Степан Трофимович тотчас же испугался.

— О, Маврикий Николаевич всё знает, его не конфузьтесь!

— Что же знает?

— Да чего вы! — вскричала она в изумлении. — Ба, да ведь и правда, что они скрывают! Я верить не хотела. Дашу тоже скрывают. Тётя давеча меня не пустила к Даше, говорит, что у ней голова болит.

— Но… но как вы узнали?

— Ах, Боже, так же, как и все. Эка мудрость!

— Да разве все?..

— Ну да как же? Мамаша, правда, сначала узнала через Алёну Фроловну, мою няню; ей ваша Настасья прибежала сказать. Ведь вы говорили же Настасье? Она говорит, что вы ей сами говорили.
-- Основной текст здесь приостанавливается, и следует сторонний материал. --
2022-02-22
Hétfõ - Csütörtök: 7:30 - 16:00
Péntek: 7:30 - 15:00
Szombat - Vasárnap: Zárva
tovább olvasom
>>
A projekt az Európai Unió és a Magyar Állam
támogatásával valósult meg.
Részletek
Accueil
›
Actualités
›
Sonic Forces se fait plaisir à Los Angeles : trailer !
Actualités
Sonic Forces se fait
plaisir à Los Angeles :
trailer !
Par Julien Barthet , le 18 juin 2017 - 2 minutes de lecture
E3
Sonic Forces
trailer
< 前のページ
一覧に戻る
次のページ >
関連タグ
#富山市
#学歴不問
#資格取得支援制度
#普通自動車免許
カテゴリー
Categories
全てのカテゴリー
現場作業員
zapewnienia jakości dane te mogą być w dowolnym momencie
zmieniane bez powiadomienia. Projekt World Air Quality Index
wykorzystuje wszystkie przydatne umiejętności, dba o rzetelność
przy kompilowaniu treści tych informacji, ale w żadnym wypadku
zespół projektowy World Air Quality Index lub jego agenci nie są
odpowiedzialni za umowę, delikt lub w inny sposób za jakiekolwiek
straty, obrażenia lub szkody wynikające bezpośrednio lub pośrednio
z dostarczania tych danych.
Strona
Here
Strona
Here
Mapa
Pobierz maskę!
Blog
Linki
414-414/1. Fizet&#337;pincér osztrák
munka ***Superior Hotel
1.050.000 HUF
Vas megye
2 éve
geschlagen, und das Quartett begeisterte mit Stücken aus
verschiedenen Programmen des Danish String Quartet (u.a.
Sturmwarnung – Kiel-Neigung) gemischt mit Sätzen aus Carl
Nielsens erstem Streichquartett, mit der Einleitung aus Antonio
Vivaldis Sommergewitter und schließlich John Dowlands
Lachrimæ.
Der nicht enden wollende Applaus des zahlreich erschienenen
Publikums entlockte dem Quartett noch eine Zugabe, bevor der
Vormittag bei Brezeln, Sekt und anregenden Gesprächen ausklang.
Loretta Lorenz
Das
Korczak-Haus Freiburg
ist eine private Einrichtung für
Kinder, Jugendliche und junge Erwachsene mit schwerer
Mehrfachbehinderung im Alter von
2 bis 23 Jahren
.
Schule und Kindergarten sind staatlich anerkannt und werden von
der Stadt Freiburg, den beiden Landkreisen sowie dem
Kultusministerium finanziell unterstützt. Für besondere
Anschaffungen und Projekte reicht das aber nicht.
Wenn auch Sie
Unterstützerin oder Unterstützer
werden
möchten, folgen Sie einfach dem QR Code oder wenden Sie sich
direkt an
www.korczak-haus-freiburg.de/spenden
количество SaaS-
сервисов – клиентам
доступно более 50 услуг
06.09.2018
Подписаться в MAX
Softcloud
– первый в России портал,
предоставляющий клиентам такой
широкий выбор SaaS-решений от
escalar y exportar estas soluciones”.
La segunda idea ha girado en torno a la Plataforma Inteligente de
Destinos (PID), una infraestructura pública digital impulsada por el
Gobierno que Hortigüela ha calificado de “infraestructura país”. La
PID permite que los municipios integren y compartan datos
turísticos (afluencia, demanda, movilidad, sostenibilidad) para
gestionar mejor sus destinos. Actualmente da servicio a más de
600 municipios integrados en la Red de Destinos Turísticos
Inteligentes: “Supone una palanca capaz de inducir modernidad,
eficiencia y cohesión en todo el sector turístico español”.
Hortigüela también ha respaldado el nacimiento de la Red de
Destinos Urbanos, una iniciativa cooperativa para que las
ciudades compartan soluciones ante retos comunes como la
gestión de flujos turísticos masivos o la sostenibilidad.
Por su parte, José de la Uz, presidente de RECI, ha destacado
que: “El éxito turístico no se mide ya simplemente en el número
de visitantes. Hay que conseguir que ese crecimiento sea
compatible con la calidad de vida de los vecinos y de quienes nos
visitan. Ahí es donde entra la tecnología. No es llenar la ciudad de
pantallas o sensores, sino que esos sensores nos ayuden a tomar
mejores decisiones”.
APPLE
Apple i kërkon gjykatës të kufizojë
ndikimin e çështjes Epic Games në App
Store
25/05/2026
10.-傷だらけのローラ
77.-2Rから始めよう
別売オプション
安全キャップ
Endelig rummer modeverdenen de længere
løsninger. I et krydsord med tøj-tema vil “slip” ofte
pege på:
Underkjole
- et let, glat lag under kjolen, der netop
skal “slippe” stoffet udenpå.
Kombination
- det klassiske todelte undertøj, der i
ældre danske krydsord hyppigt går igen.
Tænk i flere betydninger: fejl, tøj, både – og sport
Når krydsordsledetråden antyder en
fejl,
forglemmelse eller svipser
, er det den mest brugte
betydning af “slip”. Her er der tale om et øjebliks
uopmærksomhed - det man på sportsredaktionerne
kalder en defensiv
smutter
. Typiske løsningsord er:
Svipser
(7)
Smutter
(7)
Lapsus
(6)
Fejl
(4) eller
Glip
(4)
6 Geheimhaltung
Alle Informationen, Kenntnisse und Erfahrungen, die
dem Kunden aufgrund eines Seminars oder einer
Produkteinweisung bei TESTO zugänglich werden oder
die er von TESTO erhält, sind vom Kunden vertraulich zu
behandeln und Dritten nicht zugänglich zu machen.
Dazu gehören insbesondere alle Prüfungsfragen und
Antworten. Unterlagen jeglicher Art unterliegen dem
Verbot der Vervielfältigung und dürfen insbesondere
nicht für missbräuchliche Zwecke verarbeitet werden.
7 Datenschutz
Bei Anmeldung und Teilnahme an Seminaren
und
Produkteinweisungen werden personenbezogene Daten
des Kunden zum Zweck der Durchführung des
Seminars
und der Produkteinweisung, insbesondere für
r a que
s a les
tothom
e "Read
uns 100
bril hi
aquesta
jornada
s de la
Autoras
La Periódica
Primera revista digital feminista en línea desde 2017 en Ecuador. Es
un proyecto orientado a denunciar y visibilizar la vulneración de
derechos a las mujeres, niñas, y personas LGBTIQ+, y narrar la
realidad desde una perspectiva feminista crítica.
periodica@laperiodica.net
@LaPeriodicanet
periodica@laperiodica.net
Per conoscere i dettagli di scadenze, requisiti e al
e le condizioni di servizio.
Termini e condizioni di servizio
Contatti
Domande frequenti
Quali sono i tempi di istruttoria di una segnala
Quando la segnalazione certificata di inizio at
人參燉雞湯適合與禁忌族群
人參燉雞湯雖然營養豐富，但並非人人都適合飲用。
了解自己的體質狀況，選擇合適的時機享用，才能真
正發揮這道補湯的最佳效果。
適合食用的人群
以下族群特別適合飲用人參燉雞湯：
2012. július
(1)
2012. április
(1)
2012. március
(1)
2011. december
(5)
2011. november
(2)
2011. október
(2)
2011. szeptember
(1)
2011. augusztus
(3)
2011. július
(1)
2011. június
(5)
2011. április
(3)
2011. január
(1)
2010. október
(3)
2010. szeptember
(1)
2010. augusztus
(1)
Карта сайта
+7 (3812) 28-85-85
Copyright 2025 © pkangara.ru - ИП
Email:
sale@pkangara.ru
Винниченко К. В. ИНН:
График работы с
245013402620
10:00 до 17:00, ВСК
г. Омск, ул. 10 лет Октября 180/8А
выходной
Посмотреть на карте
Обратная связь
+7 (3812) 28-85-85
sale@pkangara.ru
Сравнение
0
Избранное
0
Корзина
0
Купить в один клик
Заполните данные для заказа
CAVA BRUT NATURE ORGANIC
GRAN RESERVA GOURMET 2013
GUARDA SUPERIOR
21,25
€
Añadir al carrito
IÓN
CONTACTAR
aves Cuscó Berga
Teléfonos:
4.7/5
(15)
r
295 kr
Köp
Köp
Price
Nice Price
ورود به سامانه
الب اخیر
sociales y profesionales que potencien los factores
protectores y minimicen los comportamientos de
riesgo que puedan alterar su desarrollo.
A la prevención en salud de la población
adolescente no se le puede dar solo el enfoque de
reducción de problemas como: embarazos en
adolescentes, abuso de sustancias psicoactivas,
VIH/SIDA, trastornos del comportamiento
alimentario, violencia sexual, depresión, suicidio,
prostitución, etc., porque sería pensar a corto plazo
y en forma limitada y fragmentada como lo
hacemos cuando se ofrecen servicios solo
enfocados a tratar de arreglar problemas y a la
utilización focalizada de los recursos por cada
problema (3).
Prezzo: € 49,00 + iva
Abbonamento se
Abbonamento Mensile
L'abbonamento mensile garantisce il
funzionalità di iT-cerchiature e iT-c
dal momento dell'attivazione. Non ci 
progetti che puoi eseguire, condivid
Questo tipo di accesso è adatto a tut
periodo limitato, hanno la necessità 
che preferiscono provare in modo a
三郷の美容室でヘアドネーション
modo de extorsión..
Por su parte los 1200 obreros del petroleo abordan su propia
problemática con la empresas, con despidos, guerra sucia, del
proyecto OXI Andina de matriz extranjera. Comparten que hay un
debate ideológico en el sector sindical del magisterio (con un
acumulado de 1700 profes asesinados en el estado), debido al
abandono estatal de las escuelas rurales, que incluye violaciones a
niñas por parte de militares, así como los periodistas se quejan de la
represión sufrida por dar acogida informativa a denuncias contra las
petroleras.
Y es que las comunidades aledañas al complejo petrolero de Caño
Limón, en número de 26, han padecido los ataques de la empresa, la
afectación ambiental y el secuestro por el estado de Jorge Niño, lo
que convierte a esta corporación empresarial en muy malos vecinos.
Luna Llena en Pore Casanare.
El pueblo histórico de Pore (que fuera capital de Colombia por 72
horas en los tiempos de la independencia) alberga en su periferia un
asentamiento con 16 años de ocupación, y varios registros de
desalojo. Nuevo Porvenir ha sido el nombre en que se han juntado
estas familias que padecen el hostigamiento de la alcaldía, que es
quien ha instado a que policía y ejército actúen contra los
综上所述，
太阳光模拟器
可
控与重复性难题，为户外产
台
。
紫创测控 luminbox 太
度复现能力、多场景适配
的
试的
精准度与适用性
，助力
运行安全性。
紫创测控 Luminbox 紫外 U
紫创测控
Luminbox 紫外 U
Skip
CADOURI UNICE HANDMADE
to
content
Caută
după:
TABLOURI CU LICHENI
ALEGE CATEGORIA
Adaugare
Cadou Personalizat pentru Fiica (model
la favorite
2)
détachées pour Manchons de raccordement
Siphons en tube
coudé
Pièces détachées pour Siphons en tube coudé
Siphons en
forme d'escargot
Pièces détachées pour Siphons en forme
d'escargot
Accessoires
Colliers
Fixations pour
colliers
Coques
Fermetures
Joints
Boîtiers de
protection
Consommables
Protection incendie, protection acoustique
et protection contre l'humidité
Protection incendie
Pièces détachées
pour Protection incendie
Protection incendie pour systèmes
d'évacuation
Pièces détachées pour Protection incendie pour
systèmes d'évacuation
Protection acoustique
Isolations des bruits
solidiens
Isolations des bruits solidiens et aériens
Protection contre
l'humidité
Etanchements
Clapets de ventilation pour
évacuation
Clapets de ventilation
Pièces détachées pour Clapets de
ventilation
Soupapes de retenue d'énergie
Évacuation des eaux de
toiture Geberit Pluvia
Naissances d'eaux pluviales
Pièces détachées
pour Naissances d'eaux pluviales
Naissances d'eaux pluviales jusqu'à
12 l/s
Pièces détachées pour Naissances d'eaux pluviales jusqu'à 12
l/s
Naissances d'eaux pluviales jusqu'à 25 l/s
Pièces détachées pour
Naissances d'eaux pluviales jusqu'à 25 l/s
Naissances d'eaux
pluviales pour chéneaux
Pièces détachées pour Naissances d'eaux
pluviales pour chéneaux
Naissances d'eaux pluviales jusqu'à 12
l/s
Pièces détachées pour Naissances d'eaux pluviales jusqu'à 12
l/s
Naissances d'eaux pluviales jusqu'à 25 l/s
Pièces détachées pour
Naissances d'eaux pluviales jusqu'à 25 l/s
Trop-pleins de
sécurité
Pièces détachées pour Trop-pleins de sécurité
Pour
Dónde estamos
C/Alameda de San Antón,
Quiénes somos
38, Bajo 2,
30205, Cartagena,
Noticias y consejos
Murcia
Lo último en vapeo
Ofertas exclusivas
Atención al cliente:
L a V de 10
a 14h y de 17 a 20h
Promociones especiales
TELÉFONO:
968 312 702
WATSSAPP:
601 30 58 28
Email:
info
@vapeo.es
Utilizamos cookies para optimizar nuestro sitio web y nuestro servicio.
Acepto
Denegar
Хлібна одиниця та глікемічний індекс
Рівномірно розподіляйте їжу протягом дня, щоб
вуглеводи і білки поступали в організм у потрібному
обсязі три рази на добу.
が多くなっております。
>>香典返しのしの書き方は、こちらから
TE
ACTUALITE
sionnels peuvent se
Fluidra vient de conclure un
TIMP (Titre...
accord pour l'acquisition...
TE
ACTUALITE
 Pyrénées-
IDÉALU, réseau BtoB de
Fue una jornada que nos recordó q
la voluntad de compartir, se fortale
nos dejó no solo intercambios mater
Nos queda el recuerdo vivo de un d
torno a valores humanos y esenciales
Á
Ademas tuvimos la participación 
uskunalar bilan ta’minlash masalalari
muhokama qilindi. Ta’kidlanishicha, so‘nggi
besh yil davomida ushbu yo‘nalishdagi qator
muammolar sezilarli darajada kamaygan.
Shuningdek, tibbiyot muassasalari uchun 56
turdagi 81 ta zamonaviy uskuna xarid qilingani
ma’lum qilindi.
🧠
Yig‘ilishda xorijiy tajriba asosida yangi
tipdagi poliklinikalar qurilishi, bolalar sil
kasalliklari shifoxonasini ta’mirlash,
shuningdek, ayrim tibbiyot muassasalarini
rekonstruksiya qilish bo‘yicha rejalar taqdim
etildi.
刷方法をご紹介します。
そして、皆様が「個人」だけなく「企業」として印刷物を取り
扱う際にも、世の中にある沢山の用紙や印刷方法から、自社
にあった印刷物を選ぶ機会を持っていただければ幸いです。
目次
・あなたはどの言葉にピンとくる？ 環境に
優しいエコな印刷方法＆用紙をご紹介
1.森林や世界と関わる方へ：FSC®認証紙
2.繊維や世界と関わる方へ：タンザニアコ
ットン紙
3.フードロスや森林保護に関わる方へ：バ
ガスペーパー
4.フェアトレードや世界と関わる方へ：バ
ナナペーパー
— Я… я говорил однажды… — пролепетал Степан Трофимович, весь покраснев, — но… я лишь намекнул… j’étais si nerveux et malade et puis…[67]

Она захохотала.

— А конфидента под рукой не случилось, а Настасья подвернулась, — ну и довольно! А у той целый город кумушек! Ну да полноте, ведь это всё равно; ну пусть знают, даже лучше. Скорее же приходите, мы обедаем рано… Да, забыла, — уселась она опять, — слушайте, что́ такое Шатов?

— Шатов? Это брат Дарьи Павловны…

— Знаю, что брат, какой вы, право! — перебила она в нетерпении. — Я хочу знать, что он такое, какой человек?

— C’est un pense-creux d’ici. C’est le meilleur et le plus irascible homme du monde[68].

— Я сама слышала, что он какой-то странный. Впрочем, не о том. Я слышала, что он знает три языка, и английский, и может литературною работой заниматься. В таком случае, у меня для него много работы; мне нужен помощник и чем скорее, тем лучше. Возьмёт он работу или нет? Мне его рекомендовали…

— О, непременно, et vous ferez un bienfait…[69]

— Я вовсе не для bienfait, мне самой нужен помощник.

— Я довольно хорошо знаю Шатова, — сказал я, — и если вы мне поручите передать ему, то я сию минуту схожу.

— Передайте ему, чтоб он завтра утром пришёл в двенадцать часов. Чудесно! Благодарю вас. Маврикий Николаевич, готовы?

Они уехали. Я, разумеется, тотчас же побежал к Шатову.

— Mon ami![70] — догнал меня на крыльце Степан Трофимович, — непременно будьте у меня в десять или в одиннадцать часов, когда я вернусь. О, я слишком, слишком виноват пред вами и… пред всеми, пред всеми.